Monday was no exception. A sudden thaw in relations between the US and Iran got under the skin of precious metals, and for Indian investors it has been a question of whether to run after the rally or hold the line. Some silver ETFs were up 8%, with a lot of the gold and silver funds in the 4% range.
Why the spike in metals?
De-escalation is the main story. According to Pakistani PM Shehbaz Sharif, a deal in the works will see the US lift its blockade on Iran and the Strait of Hormuz open up again, with a formal ink in Switzerland on Friday.
Then you have the softer dollar and US Treasury yields, which are good for bullion.

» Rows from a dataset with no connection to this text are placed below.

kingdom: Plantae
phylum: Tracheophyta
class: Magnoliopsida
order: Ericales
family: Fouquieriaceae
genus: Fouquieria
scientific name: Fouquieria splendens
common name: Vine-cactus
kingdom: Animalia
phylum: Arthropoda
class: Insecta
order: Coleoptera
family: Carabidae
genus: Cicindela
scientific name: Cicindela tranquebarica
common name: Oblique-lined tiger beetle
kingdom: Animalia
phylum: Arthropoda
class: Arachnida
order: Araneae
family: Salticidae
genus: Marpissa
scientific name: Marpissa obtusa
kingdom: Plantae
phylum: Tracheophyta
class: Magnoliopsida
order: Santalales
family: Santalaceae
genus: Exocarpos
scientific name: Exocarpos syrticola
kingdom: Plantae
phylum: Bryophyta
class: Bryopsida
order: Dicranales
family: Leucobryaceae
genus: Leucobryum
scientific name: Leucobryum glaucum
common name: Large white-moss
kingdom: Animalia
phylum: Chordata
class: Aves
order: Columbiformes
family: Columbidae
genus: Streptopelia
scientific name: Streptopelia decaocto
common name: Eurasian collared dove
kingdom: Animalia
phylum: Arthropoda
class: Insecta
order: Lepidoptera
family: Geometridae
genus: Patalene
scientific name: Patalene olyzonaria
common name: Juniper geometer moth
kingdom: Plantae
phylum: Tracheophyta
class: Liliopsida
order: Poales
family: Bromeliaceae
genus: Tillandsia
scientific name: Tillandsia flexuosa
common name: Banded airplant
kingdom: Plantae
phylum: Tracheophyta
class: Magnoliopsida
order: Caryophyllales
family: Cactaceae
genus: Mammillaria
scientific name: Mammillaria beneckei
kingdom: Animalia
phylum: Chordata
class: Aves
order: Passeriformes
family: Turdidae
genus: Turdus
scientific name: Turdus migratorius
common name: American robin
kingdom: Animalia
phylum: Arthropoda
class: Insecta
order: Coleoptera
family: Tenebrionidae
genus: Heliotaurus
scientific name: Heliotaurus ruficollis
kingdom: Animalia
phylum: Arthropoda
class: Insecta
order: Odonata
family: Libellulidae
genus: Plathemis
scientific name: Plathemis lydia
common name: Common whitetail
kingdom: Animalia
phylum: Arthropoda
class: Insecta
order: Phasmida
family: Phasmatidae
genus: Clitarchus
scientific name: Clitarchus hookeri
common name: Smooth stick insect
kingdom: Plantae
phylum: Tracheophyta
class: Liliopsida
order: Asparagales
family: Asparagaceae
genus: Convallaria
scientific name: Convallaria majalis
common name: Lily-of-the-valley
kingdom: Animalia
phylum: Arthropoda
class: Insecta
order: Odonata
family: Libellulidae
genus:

On the world stage, spot gold was 2% in the green at $4,304.11 an ounce – the best we’ve seen since June 9. US August gold futures followed suit, up 2% to $4,325.20.
Silver has been making its mark too. Spot silver is at $70.07, up 3.1%. Some would say the pullback we saw last week only made this rebound all the more pronounced when the geopolitical mood changed.
Who’s up in the ETFs
If you look at the numbers in India, you see a mix of steady gains and a couple of standouts. Of the 18 silver ETFs, Angel One Silver had the top spot with an 8% kind of day, peaking at Rs 9.83. You also had ICICI Prudential and Bandhan silver ETFs in the 6% club.
The rest of the field – SBI, HDFC, Zerodha – put on 3% to 5%. In other funds, Tata and Kotak were up to 4%, Nippon India 3.7%, HDFC 3.68% and DSP 3.9%.
Gold was in on it, but not with as much fanfare. We’re talking 2-4% across 22 of them. Nippon India and HDFC were 2% in the plus. Then there’s Tata at 2%, Nippon India 1.75%, ICICI 1.82% and SBI 1.7%.
Futures are in agreement
The derivatives side of things is in step with what we’re seeing in the ETFs. Take MCX: July 2026 silver futures have moved up Rs 7,200, or 2%, to Rs 2,53,345 a kg. August 2026 gold futures put in a 2% gain, up Rs 3,301 to Rs 1,53,829 for 10 grams, making it three sessions in a row of higher prices.
Looking at the near term, MCX’s August contracts were up 1.49%, or Rs 2,242, to Rs 1,52,770 per 10 grams on 8,948 lots. It was a change of pace from last week when they gave back 3.2% (Rs 5,066) to the Rs 1.50 lakh mark, a pullback that let some traders re-evaluate their books.
Over on Comex, August gold was also in the green, adding USD 91.04 to hit USD 4,329.84 an ounce. That 2.15% move comes after a 3% drubbing the week before. The recovery has as much to do with better risk sentiment in the wake of the peace deal news.
How to approach investing now
The word from advisers is to be disciplined, not hasty. Abhishek Bhilwaria of Bhilwaria Finserv is for sticking with your equity and gold SIPs for the sake of regular allocation, but he’d have you steer clear of putting in a big lump sum when you’re up against resistance.
His rule of thumb is to hold no more than 10-15% of your portfolio in gold and to pick up good assets on a dip. For those who like to trade, Jigar Trivedi of IndusInd Securities has some hard numbers to work with.
If you are in the market for a tactical play, here is what the experts are saying:
– Don’t let your SIPs lapse
– Leave the large lump sums for another day
– 10% to 15% is where you want to be with gold
– Accumulate on the way down, not up
Trivedi is very specific about where to make your moves. On gold, he sees a buy in the Rs 1,49,700 to Rs 1,48,800 area, with a stop loss under Rs 1,47,700 and an eye on Rs 1,51,150 to Rs 1,52,200. As for silver, he points to the Rs 2,44,400 to Rs 2,41,000 zone for entry, a stop below Rs 2,37,700, and targets in the Rs 2,51,000 to Rs 2,53,500 range.
What to watch next
You can never be sure with the geopolitical story. You have talk of an end to hostilities, Washington easing up on Tehran and the Strait of Hormuz opening up, but there are still open questions on Iran’s nuclear file that some won’t let go of.
Then there are the macro drivers. A shift in tone from the Bank of Japan, the Fed or the Bank of England could turn things around in a hurry, so everyone is watching for signs on growth and real yields.
In the end, while ETFs have made a quick buck off the headlines, the more measured investor will stick to SIPs and limits. The trader can use the levels we’ve put out here. But whether you are in one camp or the other, you can’t ignore position sizing and risk management with the kind of premium that’s in the price these days.